Required work: There are pictures in the records below; leave them out and set down exactly the lines from the one holding "pinky dip: (67, 112)" through the one holding "middle mcp: (426, 384)".
Start of Block
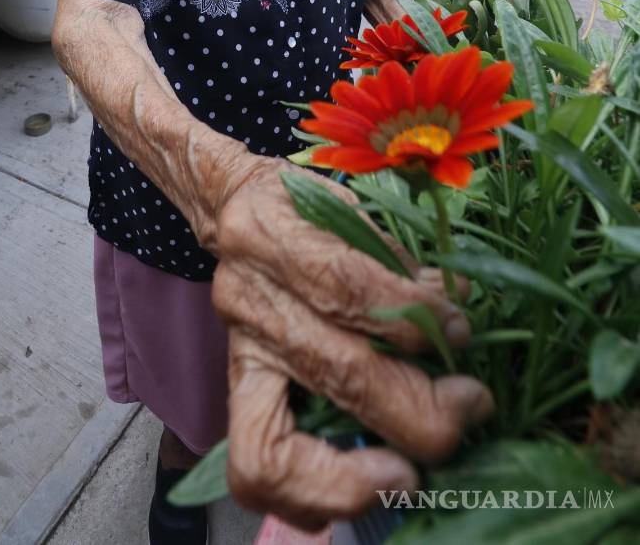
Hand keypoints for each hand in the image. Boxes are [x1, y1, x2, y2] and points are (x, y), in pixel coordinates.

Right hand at [212, 163, 492, 530]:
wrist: (230, 208)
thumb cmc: (300, 203)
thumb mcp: (349, 205)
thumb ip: (398, 259)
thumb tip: (457, 304)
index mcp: (275, 236)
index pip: (346, 287)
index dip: (414, 319)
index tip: (462, 331)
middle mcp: (250, 301)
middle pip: (336, 375)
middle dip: (419, 408)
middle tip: (470, 407)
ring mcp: (240, 354)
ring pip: (274, 449)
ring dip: (356, 480)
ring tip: (410, 476)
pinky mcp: (238, 391)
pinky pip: (256, 469)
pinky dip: (310, 496)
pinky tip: (363, 492)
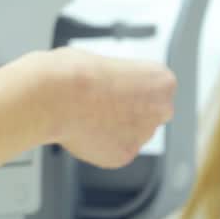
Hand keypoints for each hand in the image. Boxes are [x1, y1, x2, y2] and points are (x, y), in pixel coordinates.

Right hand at [45, 46, 176, 167]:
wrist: (56, 95)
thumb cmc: (76, 72)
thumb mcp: (107, 62)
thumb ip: (122, 82)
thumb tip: (115, 96)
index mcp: (163, 81)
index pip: (156, 88)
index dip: (131, 87)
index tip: (116, 87)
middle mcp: (160, 110)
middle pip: (150, 113)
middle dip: (130, 111)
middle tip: (103, 104)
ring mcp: (144, 135)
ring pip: (132, 134)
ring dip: (115, 128)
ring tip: (87, 116)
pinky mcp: (125, 155)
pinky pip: (115, 150)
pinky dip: (101, 144)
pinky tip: (85, 130)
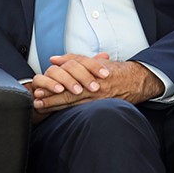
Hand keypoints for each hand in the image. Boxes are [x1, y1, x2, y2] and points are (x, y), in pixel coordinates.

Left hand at [28, 53, 163, 115]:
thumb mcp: (94, 61)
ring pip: (73, 105)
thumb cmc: (114, 70)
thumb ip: (73, 59)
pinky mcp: (101, 107)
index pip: (68, 81)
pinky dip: (67, 112)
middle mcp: (95, 89)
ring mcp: (98, 100)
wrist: (136, 81)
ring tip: (41, 108)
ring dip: (56, 107)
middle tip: (37, 101)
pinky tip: (56, 113)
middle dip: (51, 99)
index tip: (39, 89)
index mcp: (92, 75)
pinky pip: (81, 110)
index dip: (53, 86)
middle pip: (69, 95)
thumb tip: (54, 60)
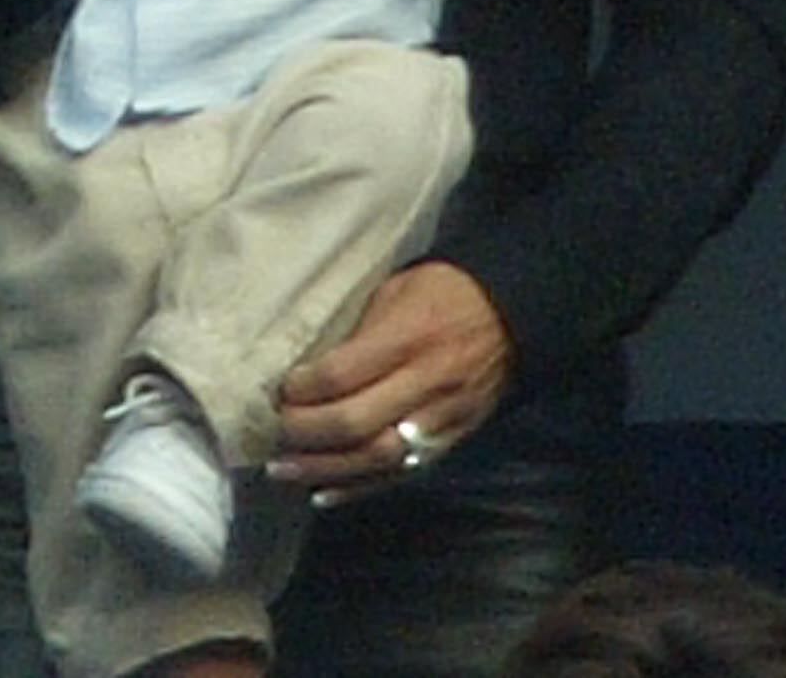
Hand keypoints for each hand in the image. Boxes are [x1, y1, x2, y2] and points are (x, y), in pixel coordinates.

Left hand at [269, 261, 513, 503]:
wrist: (509, 313)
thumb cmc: (439, 293)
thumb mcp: (392, 293)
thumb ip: (356, 335)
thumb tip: (306, 370)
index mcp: (407, 339)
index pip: (343, 375)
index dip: (303, 388)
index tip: (279, 390)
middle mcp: (426, 384)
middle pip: (358, 422)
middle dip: (308, 431)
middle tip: (276, 427)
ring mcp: (442, 419)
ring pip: (378, 458)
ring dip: (325, 468)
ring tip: (283, 470)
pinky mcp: (453, 441)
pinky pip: (403, 473)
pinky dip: (360, 487)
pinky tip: (323, 492)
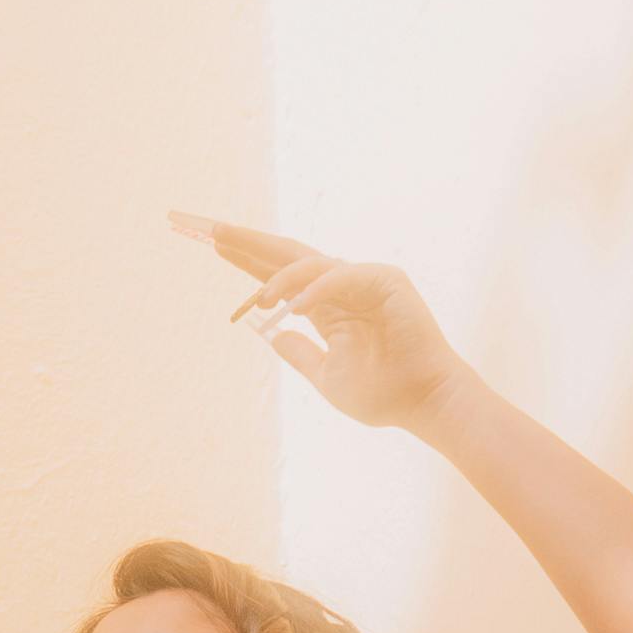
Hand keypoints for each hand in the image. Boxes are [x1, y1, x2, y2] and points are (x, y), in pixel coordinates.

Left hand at [171, 213, 461, 434]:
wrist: (425, 403)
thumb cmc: (383, 394)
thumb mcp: (325, 376)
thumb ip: (299, 354)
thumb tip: (271, 335)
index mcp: (325, 303)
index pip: (276, 273)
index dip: (243, 257)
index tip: (208, 242)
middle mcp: (339, 284)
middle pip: (284, 254)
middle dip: (245, 241)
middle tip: (207, 228)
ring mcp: (362, 278)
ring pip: (308, 264)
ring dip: (275, 275)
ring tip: (254, 298)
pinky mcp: (384, 280)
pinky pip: (338, 279)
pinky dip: (312, 291)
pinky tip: (288, 308)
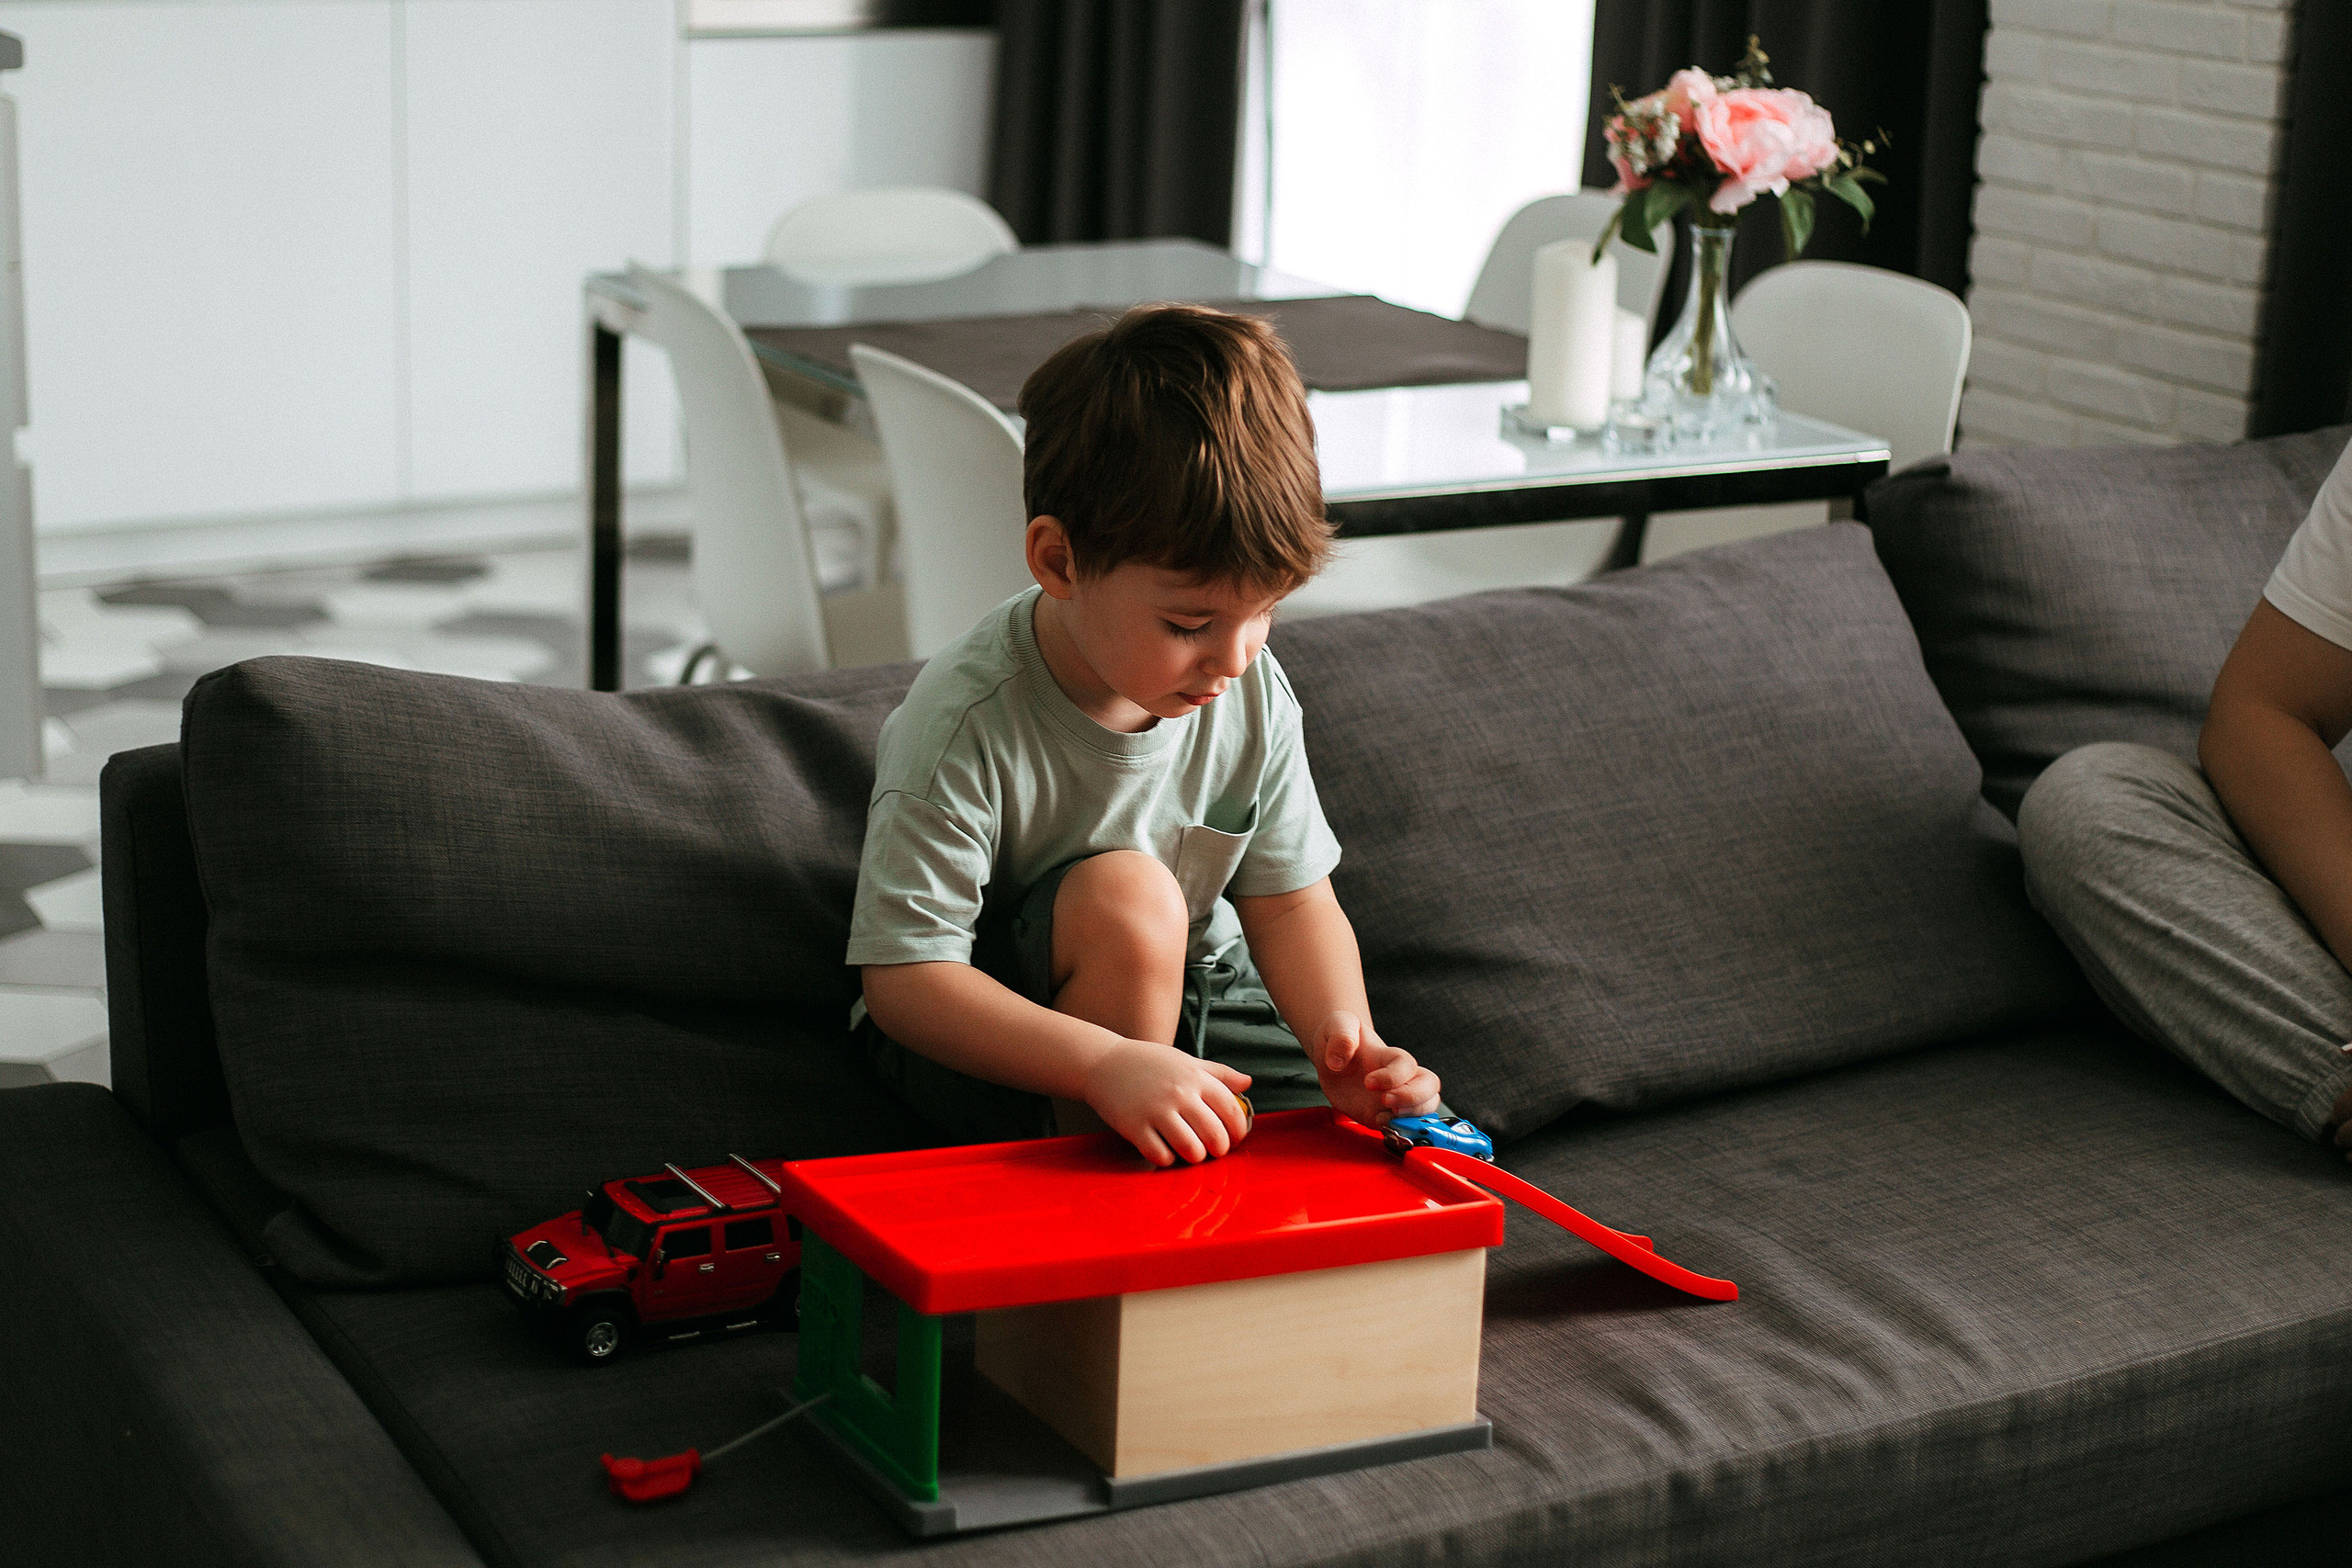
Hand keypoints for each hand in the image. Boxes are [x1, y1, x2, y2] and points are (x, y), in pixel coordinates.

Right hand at [1083, 1040, 1253, 1166]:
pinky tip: (1165, 1150)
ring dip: (1196, 1157)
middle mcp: (1178, 1094)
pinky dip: (1167, 1159)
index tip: (1235, 1138)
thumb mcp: (1185, 1060)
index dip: (1238, 1130)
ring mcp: (1155, 1111)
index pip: (1231, 1110)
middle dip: (1219, 1149)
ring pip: (1191, 1150)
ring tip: (1192, 1153)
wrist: (1103, 1062)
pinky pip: (1161, 1155)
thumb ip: (1218, 1073)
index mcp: (1195, 1077)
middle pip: (1214, 1135)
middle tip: (1214, 1150)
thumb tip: (1248, 1083)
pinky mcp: (1134, 1127)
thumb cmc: (1148, 1062)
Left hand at [1313, 1011, 1439, 1125]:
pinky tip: (1378, 1123)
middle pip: (1430, 1086)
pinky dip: (1398, 1130)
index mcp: (1388, 1055)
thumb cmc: (1339, 1036)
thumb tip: (1337, 1061)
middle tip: (1386, 1101)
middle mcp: (1399, 1077)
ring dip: (1411, 1117)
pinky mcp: (1383, 1115)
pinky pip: (1404, 1126)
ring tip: (1383, 1117)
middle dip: (1414, 1098)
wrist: (1331, 1055)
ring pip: (1425, 1107)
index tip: (1368, 1082)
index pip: (1407, 1065)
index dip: (1393, 1076)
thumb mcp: (1337, 1025)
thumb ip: (1341, 1036)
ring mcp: (1394, 1097)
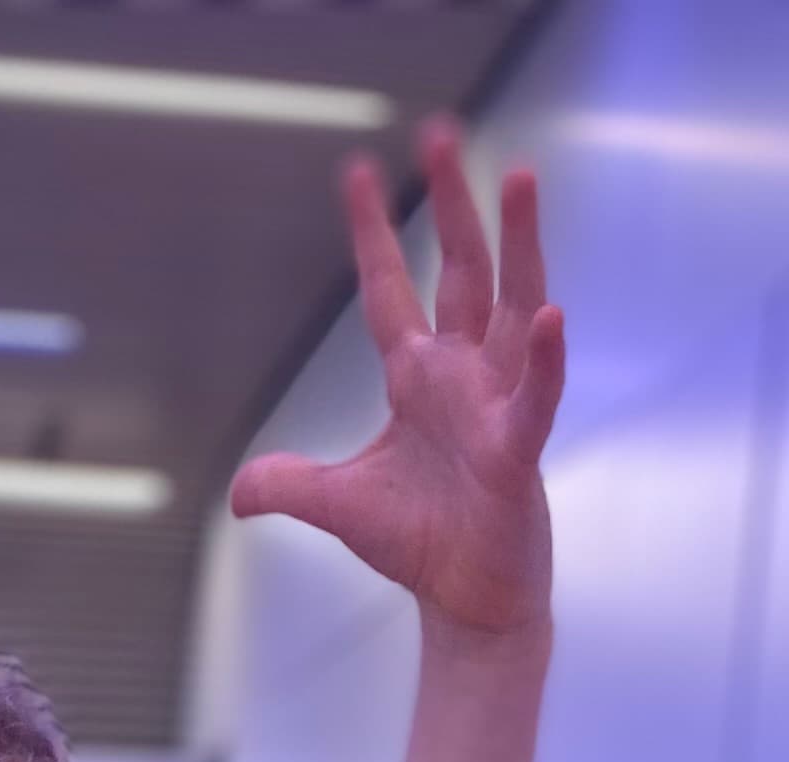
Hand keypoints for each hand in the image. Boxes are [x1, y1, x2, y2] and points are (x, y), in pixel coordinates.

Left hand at [229, 127, 562, 642]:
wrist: (465, 601)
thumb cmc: (418, 544)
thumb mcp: (337, 506)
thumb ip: (289, 486)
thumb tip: (239, 495)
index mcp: (416, 380)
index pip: (389, 291)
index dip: (373, 234)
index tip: (358, 171)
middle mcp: (461, 376)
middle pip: (459, 271)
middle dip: (450, 204)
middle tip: (440, 133)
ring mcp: (495, 406)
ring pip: (512, 306)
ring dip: (518, 243)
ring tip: (519, 177)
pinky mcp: (517, 452)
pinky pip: (536, 397)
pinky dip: (543, 359)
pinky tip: (549, 315)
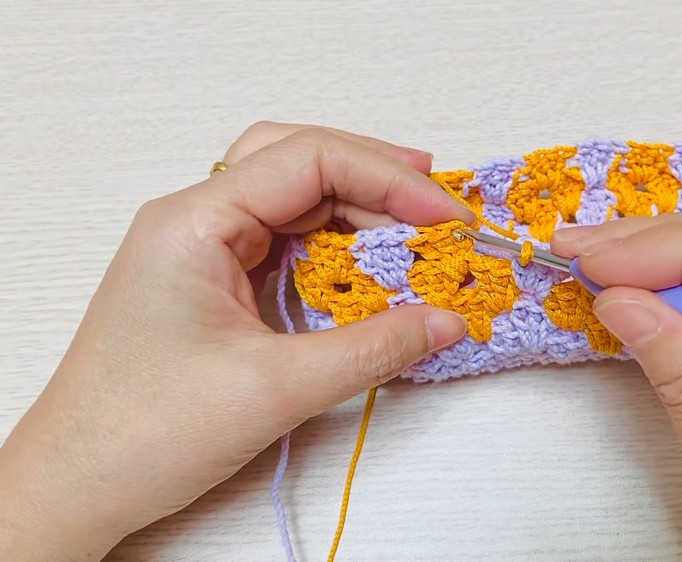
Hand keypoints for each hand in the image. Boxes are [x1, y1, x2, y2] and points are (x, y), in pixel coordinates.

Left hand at [0, 122, 472, 559]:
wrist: (79, 485)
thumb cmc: (147, 432)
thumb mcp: (277, 388)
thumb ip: (374, 349)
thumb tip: (449, 322)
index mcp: (195, 221)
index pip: (308, 159)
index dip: (387, 179)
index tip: (444, 215)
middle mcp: (196, 219)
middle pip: (298, 158)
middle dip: (375, 174)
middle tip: (438, 202)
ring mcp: (203, 248)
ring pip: (293, 197)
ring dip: (357, 208)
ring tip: (416, 230)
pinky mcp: (214, 281)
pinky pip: (284, 241)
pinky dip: (335, 246)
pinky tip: (370, 265)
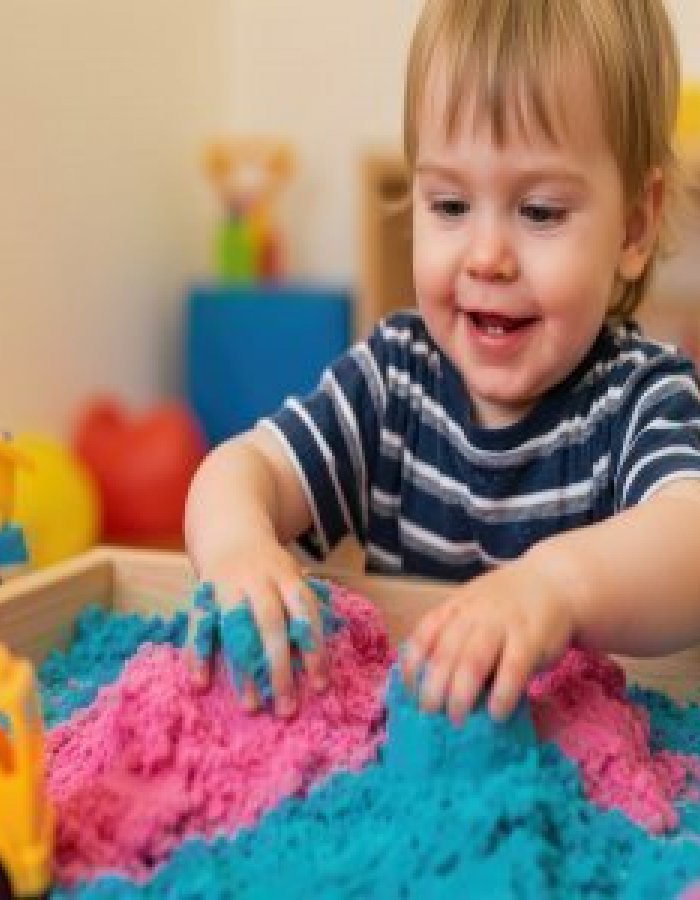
End of Block
Worked solution:
pinky dip: (67, 112)
middle mcp: (95, 89)
ring mcp: (98, 100)
wrist: (136, 81)
ring tip: (41, 108)
ring dip: (56, 107)
middle tip: (37, 101)
pinky tip: (56, 113)
middle dip: (51, 99)
index tip: (39, 89)
index mcp: (92, 75)
pinky pip: (81, 110)
index dip: (53, 86)
middle pip: (69, 95)
thumb tip: (54, 60)
Hand keypoints for each hand in the image. Boxes are [x1, y1, x2, y2] and points are (x, y), in pixel coordinates.

Left hand at [269, 261, 513, 503]:
wrist: (509, 313)
thumb cmc: (439, 293)
thumb mcp: (392, 293)
thumb ip: (356, 335)
thumb tip: (306, 370)
index mcp: (407, 339)
index pip: (343, 375)
index dip: (303, 388)
index tip: (279, 390)
middle mcp: (426, 384)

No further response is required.